A similar age profile in infections has been identified by the Swedish Public Health Authority. The authority took samples from 1,104 people in the week of 27 April and found that 6.7 per cent of 20 to 64-year-olds had antibodies, suggesting they had been infected with Covid-19. Among 65 to 70-year-olds it was just 2.7 per cent. In this case, children were also found to have lower rates of infection – 4.7 per cent of 0 to 19-year-olds had the antibodies. Across all age groups, Stockholm was found to have the highest infection rate, with 7.3 per cent showing presence of antibodies.

These are quite low rates of infection given that Swedish authorities have previously claimed that Stockholm is close to herd immunity. Sweden’s chief epidemiologist explains that it takes several weeks after infection for someone to develop antibodies. The same presumably applies to the PHE study – when we look at the levels of antibodies in London in the second week of April we are really looking at the incidence of the disease three weeks earlier than that – which suggests 1 in 10 young Londoners was already infected before lockdown was introduced.

Comparing the raw PHE and Swedish figures would appear to suggest that London might have a higher infection rate than Stockholm – in spite of the lockdown in Britain and the absence of one in Sweden.
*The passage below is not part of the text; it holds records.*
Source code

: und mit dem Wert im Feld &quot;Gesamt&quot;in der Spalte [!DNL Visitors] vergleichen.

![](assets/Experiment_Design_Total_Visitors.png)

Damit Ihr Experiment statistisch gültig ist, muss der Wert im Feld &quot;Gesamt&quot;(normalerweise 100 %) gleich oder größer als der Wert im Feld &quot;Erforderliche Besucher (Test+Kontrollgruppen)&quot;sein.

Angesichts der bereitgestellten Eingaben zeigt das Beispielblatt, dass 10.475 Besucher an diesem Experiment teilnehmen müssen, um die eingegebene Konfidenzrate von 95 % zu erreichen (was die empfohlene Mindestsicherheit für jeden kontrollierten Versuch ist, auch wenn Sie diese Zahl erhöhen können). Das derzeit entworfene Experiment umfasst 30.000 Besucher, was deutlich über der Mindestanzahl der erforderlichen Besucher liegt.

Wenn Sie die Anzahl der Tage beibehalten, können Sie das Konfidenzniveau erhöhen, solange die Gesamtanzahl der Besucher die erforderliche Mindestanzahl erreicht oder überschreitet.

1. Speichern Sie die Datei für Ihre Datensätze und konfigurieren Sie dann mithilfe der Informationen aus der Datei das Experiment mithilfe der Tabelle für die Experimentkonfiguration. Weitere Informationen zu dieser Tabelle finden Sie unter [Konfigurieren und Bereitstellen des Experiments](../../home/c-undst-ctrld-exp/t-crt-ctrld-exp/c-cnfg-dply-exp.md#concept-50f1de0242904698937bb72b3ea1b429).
It perhaps shouldn’t come as much of a surprise that young people have the highest rate of infection: they do, after all, tend to indulge in the highest amount of social mixing. Many also live in shared housing – so the opportunities for them to contract the virus are much greater. But the figures do seem to underline the gulf in Covid-19: that the mortal dangers of disease rise very steeply with age, and that if the world was entirely made up of young people we wouldn’t be much bothered about it.